As can be seen, believing in an enemy, in an opposite or "other" begins the illusion of not-one, or dualism. The emphasis is on the individual; the answer is within each one, not in each other. This hearkens back to the previous post about race-consciousness beliefs, such as those that encourage an individual to believe that "humans are inherently social and therefore to be individual is less desirable than to be part of a community." It is the ego-mind that needs to be social in order to have "other" to compare itself to, and thus find and establish an "identity." An individual —Authentic Self — needs nothing to establish, for it simply and already is. Accepting this race belief will ensure that one will always be less-than-seeking-more-than. This is why the primary existential despair of our modern world is the prevailing feeling of meaninglessness; non-existence; hopelessness, or as Kierkegaard said it, "despair of spiritlessness; despair of encapsulation; despair of defiance." As Authentic Self, we are complete, and need add nothing more. Seeking to complete oneself by joining others sets up dualism and thus a feeling of longing for oneness again, in an endless cycle of insanity.

These existentialist ideas of the 19th and 20th centuries bring to mind another existentialist term, dasein, or being-in-the-world, and the process of daseinanalysis, or trying to see what is in one's experience and describe it as accurately as possible. Existentialism is a highly intellectualized lens through which to view the individual, and perhaps it can be seen that even trying to describe an experience is a removal from the experience, thus dualism.

From a Risen stance, I am the experience; and I am the lens.

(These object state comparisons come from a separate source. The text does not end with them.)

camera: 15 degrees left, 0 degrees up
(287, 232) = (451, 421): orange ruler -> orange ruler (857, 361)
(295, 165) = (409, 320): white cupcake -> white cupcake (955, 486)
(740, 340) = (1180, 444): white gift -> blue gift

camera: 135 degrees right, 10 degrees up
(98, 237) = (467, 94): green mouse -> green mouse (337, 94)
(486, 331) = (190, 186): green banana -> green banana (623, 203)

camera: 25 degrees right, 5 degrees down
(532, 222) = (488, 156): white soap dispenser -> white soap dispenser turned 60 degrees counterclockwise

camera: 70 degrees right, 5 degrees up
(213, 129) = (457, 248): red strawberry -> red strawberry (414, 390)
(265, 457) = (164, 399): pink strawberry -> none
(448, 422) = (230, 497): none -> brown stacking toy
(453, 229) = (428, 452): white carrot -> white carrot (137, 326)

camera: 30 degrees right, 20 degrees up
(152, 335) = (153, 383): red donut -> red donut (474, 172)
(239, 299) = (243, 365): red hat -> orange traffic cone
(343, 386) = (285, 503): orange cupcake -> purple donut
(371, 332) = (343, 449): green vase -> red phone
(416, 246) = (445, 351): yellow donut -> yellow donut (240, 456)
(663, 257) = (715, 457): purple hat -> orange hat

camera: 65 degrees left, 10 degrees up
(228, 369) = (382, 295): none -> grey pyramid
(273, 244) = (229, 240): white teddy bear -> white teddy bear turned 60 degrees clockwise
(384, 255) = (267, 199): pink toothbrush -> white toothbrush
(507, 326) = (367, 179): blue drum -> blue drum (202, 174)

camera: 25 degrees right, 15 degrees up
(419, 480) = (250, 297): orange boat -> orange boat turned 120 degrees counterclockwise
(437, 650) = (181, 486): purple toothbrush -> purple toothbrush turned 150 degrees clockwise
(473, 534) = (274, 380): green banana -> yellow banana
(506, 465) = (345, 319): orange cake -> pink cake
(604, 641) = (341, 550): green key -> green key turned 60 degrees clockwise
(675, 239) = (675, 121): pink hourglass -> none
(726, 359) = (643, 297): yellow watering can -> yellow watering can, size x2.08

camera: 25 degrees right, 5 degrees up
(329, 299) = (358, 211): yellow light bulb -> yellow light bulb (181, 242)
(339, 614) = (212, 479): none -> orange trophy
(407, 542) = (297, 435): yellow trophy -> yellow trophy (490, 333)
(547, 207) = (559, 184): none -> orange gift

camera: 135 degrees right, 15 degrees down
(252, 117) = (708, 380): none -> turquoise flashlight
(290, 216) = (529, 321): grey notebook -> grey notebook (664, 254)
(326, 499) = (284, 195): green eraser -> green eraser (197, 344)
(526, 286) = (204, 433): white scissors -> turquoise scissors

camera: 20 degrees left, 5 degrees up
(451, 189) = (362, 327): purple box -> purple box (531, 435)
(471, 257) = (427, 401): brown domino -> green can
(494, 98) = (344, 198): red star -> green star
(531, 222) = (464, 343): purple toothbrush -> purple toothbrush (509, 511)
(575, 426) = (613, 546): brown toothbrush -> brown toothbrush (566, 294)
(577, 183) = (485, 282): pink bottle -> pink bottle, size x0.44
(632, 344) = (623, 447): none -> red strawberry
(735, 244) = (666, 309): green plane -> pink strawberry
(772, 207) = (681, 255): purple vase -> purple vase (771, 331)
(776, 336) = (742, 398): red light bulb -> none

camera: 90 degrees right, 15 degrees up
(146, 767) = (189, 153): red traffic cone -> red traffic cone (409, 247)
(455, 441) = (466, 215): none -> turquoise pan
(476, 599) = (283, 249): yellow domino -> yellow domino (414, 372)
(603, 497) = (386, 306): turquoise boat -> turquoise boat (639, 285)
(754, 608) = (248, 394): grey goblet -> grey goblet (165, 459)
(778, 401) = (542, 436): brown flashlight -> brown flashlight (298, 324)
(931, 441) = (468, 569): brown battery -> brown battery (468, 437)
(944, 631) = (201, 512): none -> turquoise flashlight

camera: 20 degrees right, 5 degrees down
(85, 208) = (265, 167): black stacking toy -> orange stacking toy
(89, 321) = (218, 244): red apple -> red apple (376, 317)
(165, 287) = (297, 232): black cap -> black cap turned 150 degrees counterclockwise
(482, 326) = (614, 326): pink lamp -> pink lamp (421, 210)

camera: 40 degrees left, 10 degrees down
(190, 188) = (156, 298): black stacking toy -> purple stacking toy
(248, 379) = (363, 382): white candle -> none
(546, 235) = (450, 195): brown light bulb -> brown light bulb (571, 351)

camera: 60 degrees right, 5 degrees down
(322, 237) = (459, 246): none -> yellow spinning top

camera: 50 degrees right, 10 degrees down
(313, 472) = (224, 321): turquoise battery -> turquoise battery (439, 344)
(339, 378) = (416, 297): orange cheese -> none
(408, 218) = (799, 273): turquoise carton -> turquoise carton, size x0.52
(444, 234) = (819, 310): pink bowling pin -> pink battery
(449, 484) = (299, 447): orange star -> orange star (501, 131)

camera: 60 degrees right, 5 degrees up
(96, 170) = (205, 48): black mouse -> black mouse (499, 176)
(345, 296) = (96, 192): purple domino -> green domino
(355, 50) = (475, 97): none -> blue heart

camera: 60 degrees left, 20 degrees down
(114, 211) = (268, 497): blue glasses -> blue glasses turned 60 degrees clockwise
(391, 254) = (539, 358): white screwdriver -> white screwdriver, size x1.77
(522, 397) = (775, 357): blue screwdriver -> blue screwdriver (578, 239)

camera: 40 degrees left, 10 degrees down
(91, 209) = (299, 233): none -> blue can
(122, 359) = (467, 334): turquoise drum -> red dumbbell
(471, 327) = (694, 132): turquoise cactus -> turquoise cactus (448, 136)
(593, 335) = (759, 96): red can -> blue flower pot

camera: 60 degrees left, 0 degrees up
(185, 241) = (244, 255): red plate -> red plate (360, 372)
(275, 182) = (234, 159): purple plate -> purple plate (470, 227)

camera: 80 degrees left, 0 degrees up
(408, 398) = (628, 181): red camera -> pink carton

Vipassana is an ancient Middle Indo-Aryan word for a process of observation—observing “what is” from moment-to-moment—observing “what is” as it is, thus gaining a “panoramic view” of one’s life while immersed in all life. Dualism is of no consequence from within this total self-immersion.

We close for now with a quote used in The Risen — excerpts from the discourses of Shri S N Goenka and Sayagyi U BA Khin on Vipassana:

“As you experience it yourself you experience that the entire material world is nothing but vibration. We have to experience the ocean of infinite waves surging within, the river of inner sensations flowing within, the eternal dance of the countless vibrations within every atom of the body. We have to witness our continuously changing nature. All of this is happening at an extremely subtle level . . . As you experience the reality of matter to be vibration, you also start experiencing the reality of the mind: consciousness, perception, sensation and reaction. If you experience them properly with Vipassana, it will become clear how they work.”